ARM CPUs are designed to be power efficient while still delivering high performance. The amount of power an ARM CPU uses depends on the specific chip architecture, clock speed, workload, and power saving features enabled.
Key Factors That Determine ARM CPU Power Consumption
There are several key factors that determine how much power an ARM CPU will draw:
- CPU architecture – More advanced ARM architectures like ARMv8 are more power efficient than older designs like ARMv7.
- Manufacturing process – Smaller manufacturing processes like 7nm allow for lower voltage operation.
- Clock speed – Higher CPU clock speeds require more power.
- Core count – More CPU cores consume more total power but can distribute work efficiently.
- Workload – Light workloads consume less power than heavy multithreaded workloads.
- Power saving features – Dynamic voltage and frequency scaling and idle power states can reduce power draw.
ARM CPU Power Consumption Ranges
Here are some approximate power consumption figures for different types of ARM CPUs:
- Simple microcontroller-class ARM cores may use as little as 10-20mW.
- Efficient mobile ARM cores like Cortex-A55 can use around 250mW at peak performance.
- High performance mobile CPUs like Snapdragon 865+ use 2-5W in normal use cases.
- Server-class ARM CPUs like Ampere Altra draw 30-40W under load.
- The highest performance ARM chips for HPC can consume over 200W when fully utilized.
As you can see, there is a very wide range – from milliwatts for simple embedded cores to over 100W for server chips. But in general, ARM designs are engineered for power efficiency compared to x86 CPUs.

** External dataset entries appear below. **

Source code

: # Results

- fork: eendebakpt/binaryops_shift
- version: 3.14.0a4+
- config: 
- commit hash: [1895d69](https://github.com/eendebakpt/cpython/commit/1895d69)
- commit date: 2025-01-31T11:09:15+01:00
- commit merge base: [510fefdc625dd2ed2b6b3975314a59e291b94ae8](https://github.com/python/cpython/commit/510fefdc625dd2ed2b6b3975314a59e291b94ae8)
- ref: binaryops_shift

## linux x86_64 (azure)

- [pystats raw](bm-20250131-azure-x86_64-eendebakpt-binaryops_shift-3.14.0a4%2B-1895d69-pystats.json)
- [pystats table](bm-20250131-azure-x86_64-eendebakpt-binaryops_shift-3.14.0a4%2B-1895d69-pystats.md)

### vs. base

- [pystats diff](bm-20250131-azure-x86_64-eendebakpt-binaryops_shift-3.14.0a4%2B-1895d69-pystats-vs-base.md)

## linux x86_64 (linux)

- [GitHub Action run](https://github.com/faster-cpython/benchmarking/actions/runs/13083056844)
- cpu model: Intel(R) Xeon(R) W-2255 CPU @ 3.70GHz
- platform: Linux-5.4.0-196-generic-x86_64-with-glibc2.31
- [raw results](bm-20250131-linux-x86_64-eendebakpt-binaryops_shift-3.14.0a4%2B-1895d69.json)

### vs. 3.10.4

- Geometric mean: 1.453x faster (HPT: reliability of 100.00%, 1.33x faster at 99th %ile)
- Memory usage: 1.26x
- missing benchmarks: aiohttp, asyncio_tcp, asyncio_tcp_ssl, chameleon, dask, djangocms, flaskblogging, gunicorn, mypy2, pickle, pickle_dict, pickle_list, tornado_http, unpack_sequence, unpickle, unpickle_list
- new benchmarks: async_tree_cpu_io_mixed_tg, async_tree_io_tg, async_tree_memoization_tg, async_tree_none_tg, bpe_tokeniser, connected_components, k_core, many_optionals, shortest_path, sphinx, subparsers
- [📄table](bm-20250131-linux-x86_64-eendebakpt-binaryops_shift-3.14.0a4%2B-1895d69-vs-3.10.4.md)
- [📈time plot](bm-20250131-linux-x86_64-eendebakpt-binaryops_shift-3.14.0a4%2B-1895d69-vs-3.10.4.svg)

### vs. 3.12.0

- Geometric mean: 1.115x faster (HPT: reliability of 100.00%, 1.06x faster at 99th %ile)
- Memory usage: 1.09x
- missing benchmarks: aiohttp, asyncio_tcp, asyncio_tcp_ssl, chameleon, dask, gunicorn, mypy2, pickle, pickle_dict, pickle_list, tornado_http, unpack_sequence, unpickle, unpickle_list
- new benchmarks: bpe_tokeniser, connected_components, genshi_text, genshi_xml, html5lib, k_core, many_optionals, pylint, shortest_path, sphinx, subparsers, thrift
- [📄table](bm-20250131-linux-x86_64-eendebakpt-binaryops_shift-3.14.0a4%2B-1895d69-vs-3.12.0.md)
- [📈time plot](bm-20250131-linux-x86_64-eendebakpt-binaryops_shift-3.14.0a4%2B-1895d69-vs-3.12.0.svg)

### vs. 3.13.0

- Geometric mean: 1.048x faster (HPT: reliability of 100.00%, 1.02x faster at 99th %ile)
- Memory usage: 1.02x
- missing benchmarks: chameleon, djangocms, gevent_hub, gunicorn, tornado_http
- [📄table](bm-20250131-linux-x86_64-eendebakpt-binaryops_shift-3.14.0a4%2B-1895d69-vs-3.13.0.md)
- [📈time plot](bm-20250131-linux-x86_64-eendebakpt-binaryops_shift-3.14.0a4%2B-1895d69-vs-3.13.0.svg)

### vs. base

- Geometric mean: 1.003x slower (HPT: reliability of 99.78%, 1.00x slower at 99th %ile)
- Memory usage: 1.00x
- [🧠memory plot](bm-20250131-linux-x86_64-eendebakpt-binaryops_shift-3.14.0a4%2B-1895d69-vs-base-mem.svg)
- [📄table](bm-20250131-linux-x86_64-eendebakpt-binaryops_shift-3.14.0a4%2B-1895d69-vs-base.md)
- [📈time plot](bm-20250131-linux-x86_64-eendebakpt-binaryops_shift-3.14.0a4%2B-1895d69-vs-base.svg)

Factors That Reduce ARM CPU Power Consumption
There are a number of architectural optimizations used in ARM CPU design to reduce power consumption:
- Reduced Instruction Set (RISC) – RISC architectures require fewer transistors which reduces power draw.
- Advanced Manufacturing Nodes – Smaller transistors can operate at lower voltages to reduce power.
- Big.LITTLE – Mixing high performance and efficient CPU cores allows optimal power scaling.
- Heterogeneous Compute – Offloading work to specialized processors like GPUs and NPUs.
- Dynamic Voltage & Frequency Scaling – Clock speed and voltage can scale based on workload.
- Idle Power States – Parts of the CPU can be powered down when not needed.
Measuring ARM CPU Power Consumption
To accurately measure the power draw of an ARM CPU, you will need a few tools:
- Multimeter – For measuring current draw at the board level.
- Power monitor – Used between the power supply and board to measure overall system power.
- Logic analyzer – Provides power draw over time at the SoC level.
- Thermal camera – Visualizes hot spots and heat dissipation issues affecting power.
- Embedded power sensors – Some ARM SoCs feature on-die power monitoring capabilities.
Carefully instrumenting and measuring power at each level provides a detailed view of ARM CPU power consumption under different workloads and configurations.
Typical ARM CPU Power Consumption Profiles
Looking at a typical modern ARM-based smartphone SoC like the Snapdragon 865, we can see variations in CPU power consumption under different scenarios:
- Idle state power draw – ~10mW
- Light use (web browsing) – ~250mW average
- Gaming – 2-3W sustained power
- Heavy multithreaded workload – ~4-5W power
For a high performance ARM server CPU like Ampere Altra:
- Idle state – ~5W
- Moderate compute tasks – ~15-30W
- All cores loaded – Up to 200W power draw
Measuring the power at different levels of utilization demonstrates ARM’s ability to be extremely power efficient under light workloads while still scaling up to deliver high performance when needed.
Optimizing ARM CPU Power Efficiency
There are also steps developers can take to optimize power efficiency when designing using ARM CPUs:
- Take advantage of heterogeneous computing by offloading to GPUs, NPUs, and DSPs.
- Minimize memory accesses and unnecessary data movement.
- Ensure workloads can scale across all cores to maximize performance per watt.
- Use power efficient languages like C instead of managed languages.
- Profile power consumption and look for hot spots.
- Use low power modes and turn off peripherals when not needed.
Efficient coding practices combined with ARM’s architectural advantages enables industry-leading power efficiency for embedded and mobile applications.
Conclusion
ARM CPUs deliver an impressive combination of high performance and power efficiency. Simple ARM cores can sip power at milliwatt levels while advanced multi-core server chips can still draw 100+ watts under full load. But efficient RISC architecture, advanced manufacturing, and intelligent power management allows ARM processors to often beat alternative architectures like x86 in performance per watt – a key metric for embedded and mobile applications.